_WHAT YOU SHOULD DO_:
Go to the line in the data below that contains "struct pcb t_pcb;". Write it out exactly, along with every later line through the last, and nothing else.

________

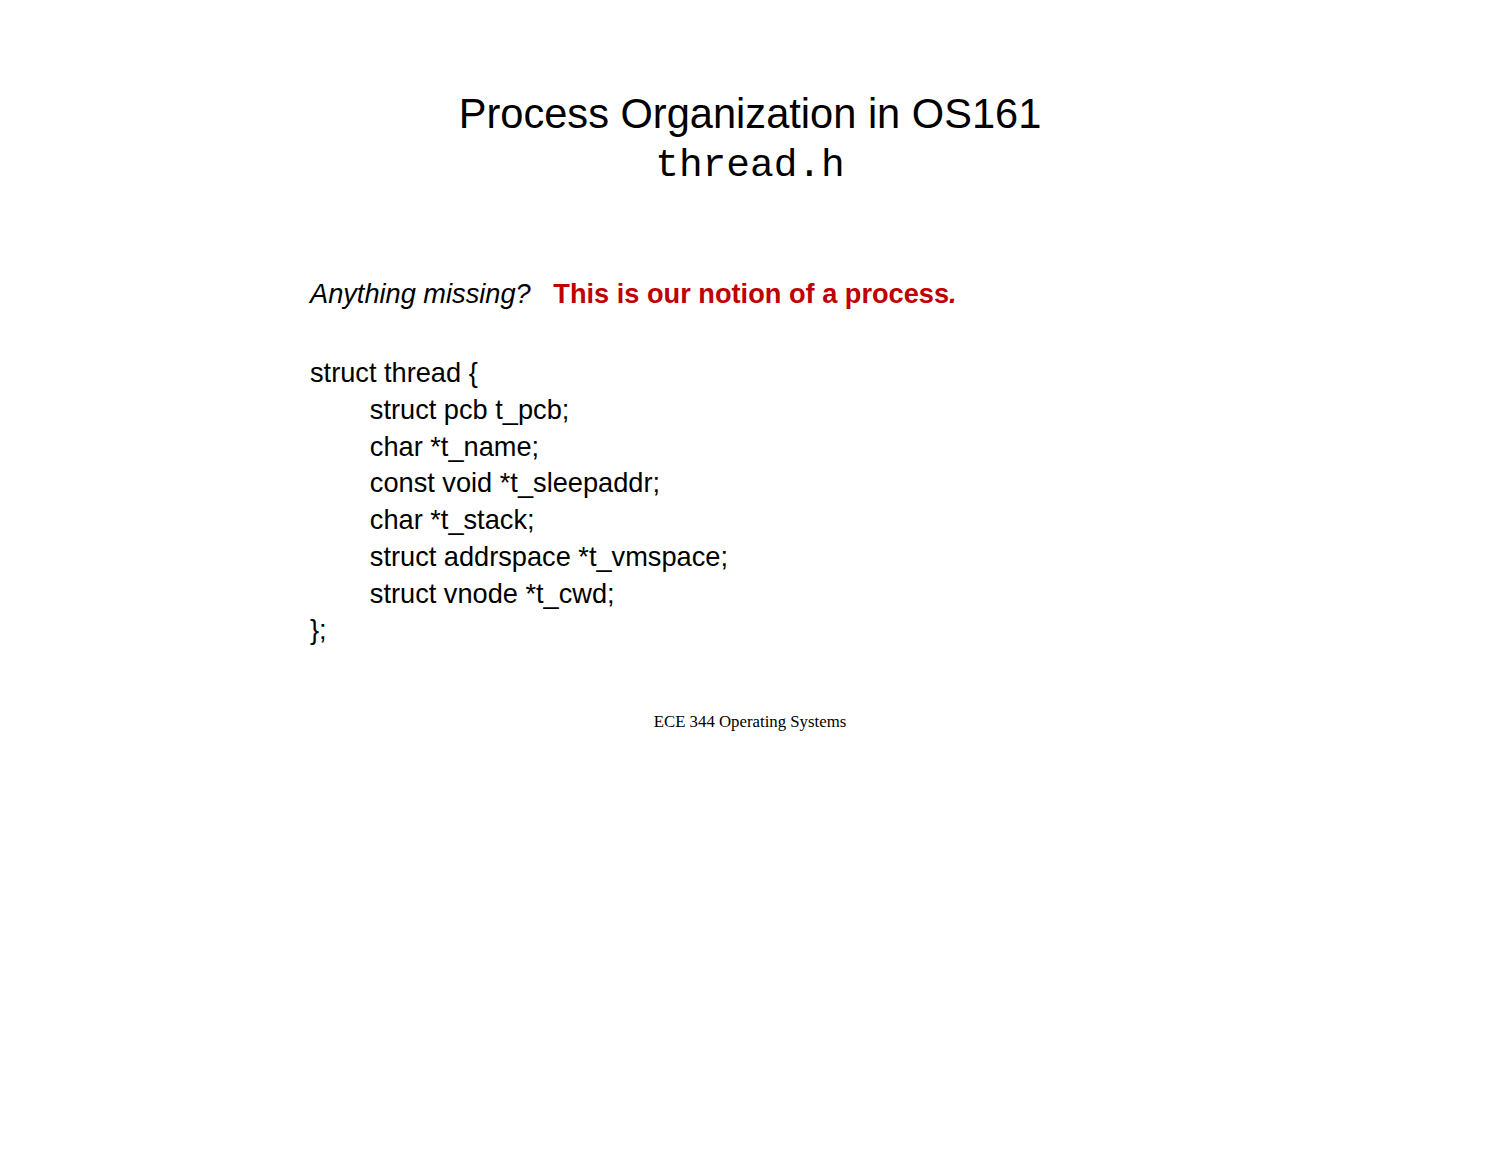Process Organization in OS161
thread.h
Anything missing? This is our notion of a process.
struct thread {
 struct pcb t_pcb;
 char *t_name;
 const void *t_sleepaddr;
 char *t_stack;
 struct addrspace *t_vmspace;
 struct vnode *t_cwd;
};
ECE 344 Operating Systems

________

_SOLUTION_:
 struct pcb t_pcb;
 char *t_name;
 const void *t_sleepaddr;
 char *t_stack;
 struct addrspace *t_vmspace;
 struct vnode *t_cwd;
};
ECE 344 Operating Systems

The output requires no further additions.